◆ USING THE INFORMATION:
1. Answer these questions using the article on the National Museum's online collection:
(a) Which organization launched the online collection?
(b) Which two institutions collaborated on the platform?
(c) How many relics do the high-resolution images depict, and into how many exhibits are they divided?
2. List every language in which the article on the National Museum's online collection says the tour's descriptions are available.
3. In the article on the National Museum's online collection, turn the paragraph beginning "The platform was created in collaboration" into a short bulleted list that keeps its main facts.

◆ SOURCE DOCUMENT:

São Paulo – More than three years after a fire raged in Rio de Janeiro’s National Museum, the works can be seen again – at least on a computer screen. An online collection launched on Thursday (13) by Google Arts & Culture takes web users back to when the museum’s collection hadn’t been largely destroyed. The venue was Brazil’s premier natural history and anthropology museum.
The online tour got launched during an event that saw the Ministry of Education (MEC) give an overview of its actions towards the museum’s recovery. The Ministry said it will invest BRL 7.5 million in 2019 toward rebuilding the oldest museum in the country.
A mummified cat, the Sha-Amun-en-su Sarcophagus, a tour of an area that once housed several mummies: these are some of the items now viewable online. The collection of National Museum works and artifacts, in images taken by Google Street View before the fire, now make up the tour made available by Google Arts & Culture.
The platform was created in collaboration with the Federal University of Rio de Janeiro (UFRJ) and the Education Ministry. The high-resolution images depict 164 relics divided into seven exhibits and indoor settings viewable in 360º. The tour is free and includes descriptions in Portuguese, English and Spanish.

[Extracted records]
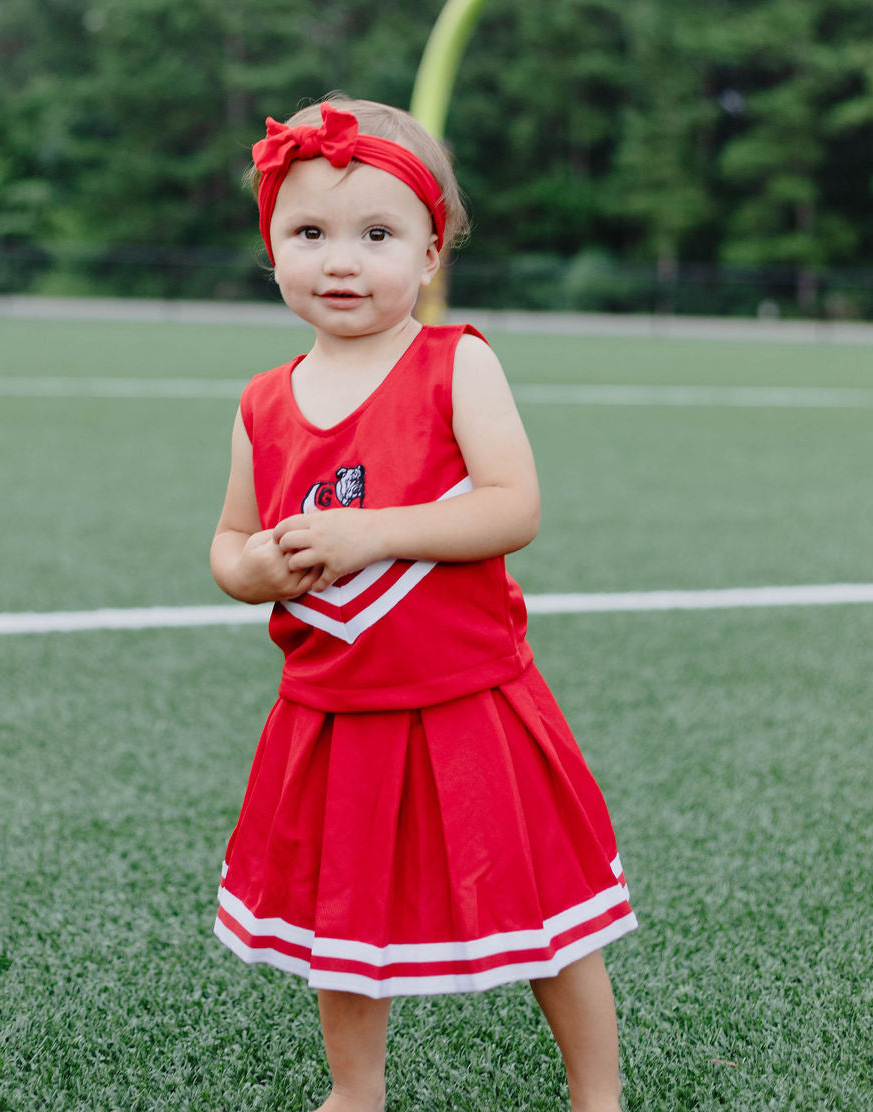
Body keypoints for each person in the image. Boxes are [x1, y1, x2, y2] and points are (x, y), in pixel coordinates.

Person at [210, 96, 637, 1112]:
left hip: (468, 702)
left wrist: (375, 531)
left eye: (377, 234)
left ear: (430, 251)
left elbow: (512, 507)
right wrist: (255, 570)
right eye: (308, 233)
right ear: (271, 247)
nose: (341, 261)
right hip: (331, 717)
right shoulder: (263, 402)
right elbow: (228, 544)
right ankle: (356, 1091)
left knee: (549, 914)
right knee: (339, 929)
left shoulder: (457, 365)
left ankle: (598, 1092)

◆ TASK ANSWERS:
1.
(a) Google Arts & Culture
(b) The Federal University of Rio de Janeiro (UFRJ) and the Education Ministry
(c) 164 relics, divided into seven exhibits

2.
- Portuguese
- English
- Spanish

3.
- Created with the Federal University of Rio de Janeiro (UFRJ) and the Education Ministry
- High-resolution images of 164 relics in seven exhibits
- Indoor settings viewable in 360º
- Free of charge
- Descriptions in Portuguese, English and Spanish